# ME ME ME ME ME#2



## Martinelv (Aug 10, 2004)

Check.......it.......out. There are captions at the bottom to explain all.

http://photos.me.com/album.php?folderid ... =martinelv


----------



## enngirl5 (Aug 10, 2004)

You're cute.


----------



## enigma (Feb 18, 2005)

enngirl5 said:


> You're cute.


You didn't say that about _my_ picture. :x

It's the compound eyes, right?

_Nobody_ likes those. 

e


----------



## Axel19 (Aug 11, 2004)

You have such wonderful friends too, do you see them often?


----------



## Guest (Jul 6, 2005)

handsomest man in the northern hemisphere!!!!!!!!!!!!!


----------



## Martinelv (Aug 10, 2004)

Axel19 said:


> You have such wonderful friends too, do you see them often?

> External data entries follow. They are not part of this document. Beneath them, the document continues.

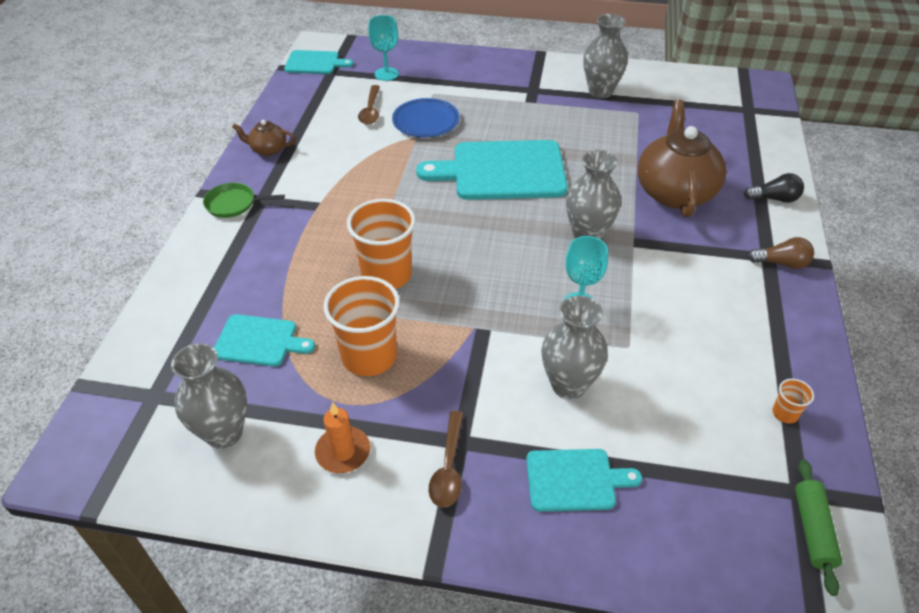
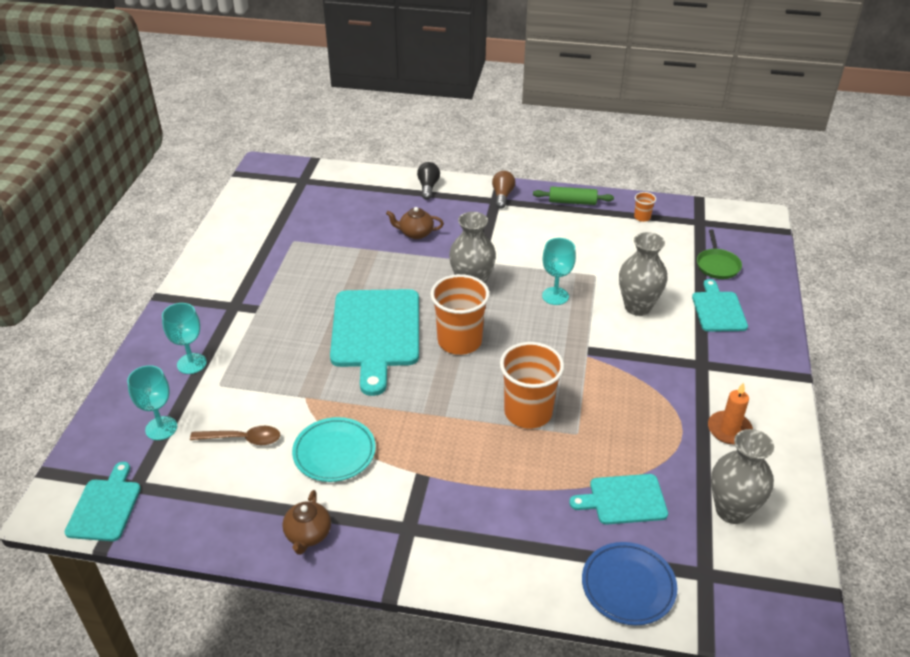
camera: 90 degrees left, 5 degrees down
(233, 204) = (415, 555): green pan -> green pan (717, 265)
(259, 341) = (624, 500): turquoise cutting board -> turquoise cutting board turned 105 degrees counterclockwise
(349, 156) = (334, 453): none -> turquoise plate
(369, 356) = (629, 419): orange cup -> orange cup (459, 341)
(426, 122) = (277, 389): blue plate -> blue plate (628, 586)
(448, 467) = (726, 370): brown spoon -> none
(458, 78) = (191, 363): none -> turquoise goblet
(600, 91) = (250, 260): grey vase -> none
(675, 191) = (415, 233): brown teapot -> brown teapot, size x0.47
(813, 530) = (724, 221): green rolling pin -> green rolling pin (572, 202)

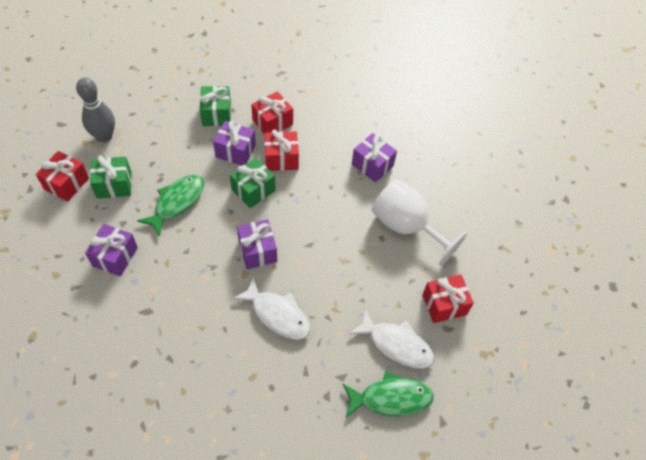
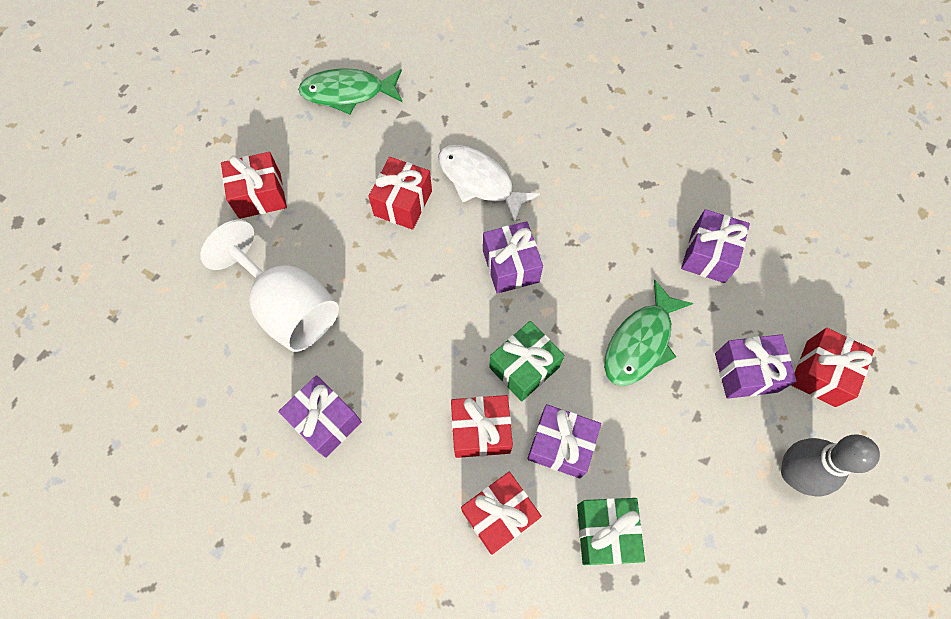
camera: 175 degrees left, 10 degrees up
(114, 185) = (746, 372): green gift -> purple gift
(336, 297) = (403, 203): none -> red gift
(396, 344) = (332, 148): white fish -> none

Me ? No, the girls in the pictures are faint memories......one of them is married I believe. The fool. He heh heh heh heh.


----------



## Axel19 (Aug 11, 2004)

No I was referring to your online buddies, listed on the main section of your homepage. Sorry i was being a little sarcastic. See the thing is I joined one of these online profile thingies. I only entered my name and location, nothing else. Within weeks I had hundreds of invites from Sri Lankan bisexuals and other oddballs asking me to be their friends. I politely declined in all cases. Be careful.


----------



## Martinelv (Aug 10, 2004)

Don't worry - I heartily encourage sarcasm in all forms !

And I also actively encourage bi-sexual Sri-Lankan's. I want to get friendly with a Thai Lady-boy and use him as a footstool, and snort cocaine off his peachy buttocks.

Anyway, I don't reply to anyone on there...I just used it because it allows you to put up loads of photographs for free.


----------